A pair of US President Joe Biden’s top advisers paid another visit to Riyadh last week to advance negotiations toward a normalization agreement between Israel and Saudi Arabia, as Prime Minister Benjamin Netanyahu worked to limit the scope of the Palestinian component of the deal.
White House Middle East czar Brett McGurk and energy adviser Amos Hochstein met with Crown Prince Mohammed bin Salman, also known as MBS, and other Saudi officials, the Axios news site reported Wednesday. The White House confirmed the trip but insisted that it was part of McGurk’s and Hochstein’s routine travel and that they discussed a host of issues in addition to a potential normalization deal.
However, it was McGurk’s second visit to Riyadh in September — a month that saw Biden and Netanyahu discuss the potential deal on the UN General Assembly sidelines and MBS tell Fox News that the high-stakes agreement was getting closer every day.
A number of sticking points remain, as the US defense guarantees and support for a civilian nuclear program sought by Saudi Arabia are sure to roil Democrats in Congress given Riyadh’s human rights record. The Biden administration is hoping that a significant Palestinian component that advances a two-state solution will be enough to placate progressives to back the deal, which could well require the approval of two-thirds of the Senate.
But that component has become a point of tension between the US and Israel, whose hardline government is overwhelmingly made up of lawmakers ideologically opposed to Palestinian statehood.
The Haaretz daily reported Wednesday that a senior Israeli official close to Netanyahu has been telling Biden administration officials that the “mayor of Ramallah won’t determine the details” of a normalization deal — a scornful reference to Palestinian Authority President Mahmoud Abbas.
Israeli officials have argued that MBS is not seeking to boost the Palestinians’ political sovereignty, pointing to the Saudi crown prince’s comments to Fox News in which he said he was aiming to “ease the life of the Palestinians.” Three officials also told The Times of Israel last week that Riyadh is quietly setting aside the Arab Peace Initiative that it sponsored more than 20 years ago and is readying for the possibility of normalizing relations with Israel without first securing the establishment of a Palestinian state.
But MBS also said in the Fox News interview that “the Palestinian issue is very important. We need to solve that part.” Saudi officials have also assured their Palestinian counterparts that they won’t abandon them in the normalization effort. Riyadh has also appointed an ambassador to Palestine and is co-chairing an initiative with the European Union aimed at reviving the peace process.
Netanyahu has said publicly that the Palestinians should be part of an agreement but that they should not have veto power over the deal.

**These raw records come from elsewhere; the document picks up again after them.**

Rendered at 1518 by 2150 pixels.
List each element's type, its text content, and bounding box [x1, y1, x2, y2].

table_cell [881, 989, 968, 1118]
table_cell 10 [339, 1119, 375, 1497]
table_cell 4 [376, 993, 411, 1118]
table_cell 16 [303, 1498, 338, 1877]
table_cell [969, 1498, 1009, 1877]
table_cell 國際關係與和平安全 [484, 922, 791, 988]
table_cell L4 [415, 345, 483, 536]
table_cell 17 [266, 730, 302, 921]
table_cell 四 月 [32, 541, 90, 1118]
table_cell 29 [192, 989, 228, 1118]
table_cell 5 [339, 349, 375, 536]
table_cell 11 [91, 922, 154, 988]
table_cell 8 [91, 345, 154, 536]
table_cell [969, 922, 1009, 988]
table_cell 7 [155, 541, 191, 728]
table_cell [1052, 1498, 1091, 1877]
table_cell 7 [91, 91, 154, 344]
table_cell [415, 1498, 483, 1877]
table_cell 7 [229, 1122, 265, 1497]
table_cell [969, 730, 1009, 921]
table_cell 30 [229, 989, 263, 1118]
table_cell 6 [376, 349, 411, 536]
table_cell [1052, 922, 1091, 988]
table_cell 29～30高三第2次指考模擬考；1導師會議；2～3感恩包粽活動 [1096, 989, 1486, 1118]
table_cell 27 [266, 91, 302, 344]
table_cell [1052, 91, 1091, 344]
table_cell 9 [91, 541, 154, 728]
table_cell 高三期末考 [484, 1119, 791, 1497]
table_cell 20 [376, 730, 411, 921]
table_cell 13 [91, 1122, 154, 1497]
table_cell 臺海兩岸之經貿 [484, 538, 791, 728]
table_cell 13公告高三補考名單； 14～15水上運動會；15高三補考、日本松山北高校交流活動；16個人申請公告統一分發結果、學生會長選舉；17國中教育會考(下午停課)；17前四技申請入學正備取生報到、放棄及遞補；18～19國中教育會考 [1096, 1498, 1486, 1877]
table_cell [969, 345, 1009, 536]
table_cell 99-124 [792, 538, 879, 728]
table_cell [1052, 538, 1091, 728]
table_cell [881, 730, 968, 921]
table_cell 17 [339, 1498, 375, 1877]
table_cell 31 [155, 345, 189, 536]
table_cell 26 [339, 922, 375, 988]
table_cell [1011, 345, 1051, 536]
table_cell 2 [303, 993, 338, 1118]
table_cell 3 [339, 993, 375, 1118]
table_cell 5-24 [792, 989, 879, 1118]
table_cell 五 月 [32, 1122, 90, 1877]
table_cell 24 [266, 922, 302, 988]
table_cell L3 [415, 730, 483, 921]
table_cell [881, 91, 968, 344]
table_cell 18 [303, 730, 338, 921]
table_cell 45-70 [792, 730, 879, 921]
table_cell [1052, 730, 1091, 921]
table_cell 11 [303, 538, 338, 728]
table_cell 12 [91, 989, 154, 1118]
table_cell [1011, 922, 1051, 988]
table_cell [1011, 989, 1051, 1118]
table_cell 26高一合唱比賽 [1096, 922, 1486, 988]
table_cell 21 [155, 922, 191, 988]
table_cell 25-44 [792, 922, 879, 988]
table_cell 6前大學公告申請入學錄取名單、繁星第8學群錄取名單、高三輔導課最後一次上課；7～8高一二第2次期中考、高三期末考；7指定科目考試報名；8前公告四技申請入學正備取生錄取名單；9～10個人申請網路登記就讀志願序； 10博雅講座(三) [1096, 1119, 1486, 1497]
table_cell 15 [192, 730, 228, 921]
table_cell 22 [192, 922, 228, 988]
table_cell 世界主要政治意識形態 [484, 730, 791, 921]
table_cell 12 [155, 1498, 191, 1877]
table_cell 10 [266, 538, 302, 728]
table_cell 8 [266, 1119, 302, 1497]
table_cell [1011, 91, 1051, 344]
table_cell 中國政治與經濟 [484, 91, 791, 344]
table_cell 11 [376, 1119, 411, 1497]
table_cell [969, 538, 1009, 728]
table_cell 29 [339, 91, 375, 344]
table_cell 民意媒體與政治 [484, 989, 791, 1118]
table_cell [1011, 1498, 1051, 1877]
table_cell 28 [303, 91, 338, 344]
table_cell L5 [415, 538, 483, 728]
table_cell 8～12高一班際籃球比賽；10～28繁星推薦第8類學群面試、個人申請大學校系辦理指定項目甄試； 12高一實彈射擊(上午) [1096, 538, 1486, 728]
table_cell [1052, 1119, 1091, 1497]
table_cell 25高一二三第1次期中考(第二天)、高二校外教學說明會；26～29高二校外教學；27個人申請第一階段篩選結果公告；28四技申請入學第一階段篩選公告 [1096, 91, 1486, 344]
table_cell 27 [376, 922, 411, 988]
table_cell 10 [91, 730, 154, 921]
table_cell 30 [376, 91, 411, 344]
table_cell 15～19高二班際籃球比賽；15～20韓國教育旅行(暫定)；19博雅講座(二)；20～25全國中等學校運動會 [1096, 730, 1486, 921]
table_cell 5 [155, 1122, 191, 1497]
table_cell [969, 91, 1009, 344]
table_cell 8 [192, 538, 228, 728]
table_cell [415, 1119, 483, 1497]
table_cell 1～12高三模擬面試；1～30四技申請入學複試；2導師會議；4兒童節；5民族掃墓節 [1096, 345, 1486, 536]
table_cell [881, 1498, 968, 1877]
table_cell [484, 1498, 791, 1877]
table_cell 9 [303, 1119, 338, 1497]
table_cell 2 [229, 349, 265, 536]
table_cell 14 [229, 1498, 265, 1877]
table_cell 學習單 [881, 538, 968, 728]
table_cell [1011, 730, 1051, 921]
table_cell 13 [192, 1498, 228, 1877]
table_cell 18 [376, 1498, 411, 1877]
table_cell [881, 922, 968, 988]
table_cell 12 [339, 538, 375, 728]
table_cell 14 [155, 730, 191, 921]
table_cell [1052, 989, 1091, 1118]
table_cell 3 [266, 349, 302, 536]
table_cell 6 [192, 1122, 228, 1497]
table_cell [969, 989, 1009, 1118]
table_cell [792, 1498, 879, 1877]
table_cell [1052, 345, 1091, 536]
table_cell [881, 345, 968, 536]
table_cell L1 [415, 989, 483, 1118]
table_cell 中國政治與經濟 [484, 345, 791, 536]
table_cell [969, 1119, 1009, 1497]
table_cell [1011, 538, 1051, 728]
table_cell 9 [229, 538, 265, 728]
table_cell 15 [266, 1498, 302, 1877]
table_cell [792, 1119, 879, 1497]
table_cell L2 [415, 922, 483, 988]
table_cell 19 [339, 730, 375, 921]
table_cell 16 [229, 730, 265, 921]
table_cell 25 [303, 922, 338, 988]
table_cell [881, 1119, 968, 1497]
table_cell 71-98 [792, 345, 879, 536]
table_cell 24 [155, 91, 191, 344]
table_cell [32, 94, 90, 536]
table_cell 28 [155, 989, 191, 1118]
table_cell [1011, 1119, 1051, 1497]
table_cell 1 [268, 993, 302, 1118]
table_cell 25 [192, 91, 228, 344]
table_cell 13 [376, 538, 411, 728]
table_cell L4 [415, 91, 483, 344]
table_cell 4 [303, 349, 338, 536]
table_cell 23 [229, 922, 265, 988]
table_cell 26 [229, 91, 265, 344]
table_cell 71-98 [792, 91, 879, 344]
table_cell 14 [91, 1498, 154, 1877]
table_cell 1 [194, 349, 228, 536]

Privately, Netanyahu and top adviser Strategic Affairs Minister Ron Dermer are aiming to limit the Palestinian component to financial aid for the cash-strapped PA, according to officials familiar with the matter.
Palestinian officials told The Times of Israel last month that they’re merely pushing for a mutual cessation of unilateral actions in the context of the normalization negotiations, in addition to other “irreversible steps” that can help create a “diplomatic horizon” for a future deal. Those steps include the Israeli transfer of West Bank territory to the PA’s control, razing illegal outposts in the West Bank, limiting strategic settlement activity and a general commitment to a two-state solution.
Any of those steps alone could well be too much for Netanyahu, as National Security Minister Itamar Ben Gvir warned that the coalition’s two far-right parties would bolt if any concessions are made to the Palestinians.
US Secretary of State Antony Blinken is slated to visit Israel, the West Bank and Saudi Arabia in two weeks in hopes of advancing the issue further, but US officials have reiterated that a deal is still far from being signed.
A general framework has been outlined for what each side will have to give but exact details still need to be hammered out, administration officials have said.
Talks are expected to continue through December, with the White House hoping to have a deal ready to present to Congress by January, according to officials familiar with the matter.
On Wednesday, 20 Democratic senators penned a letter to Biden in which they expressed their general support for the normalization effort but stressed their concern over Saudi security and nuclear demands while urging the Biden administration to use the deal to advance a two-state solution.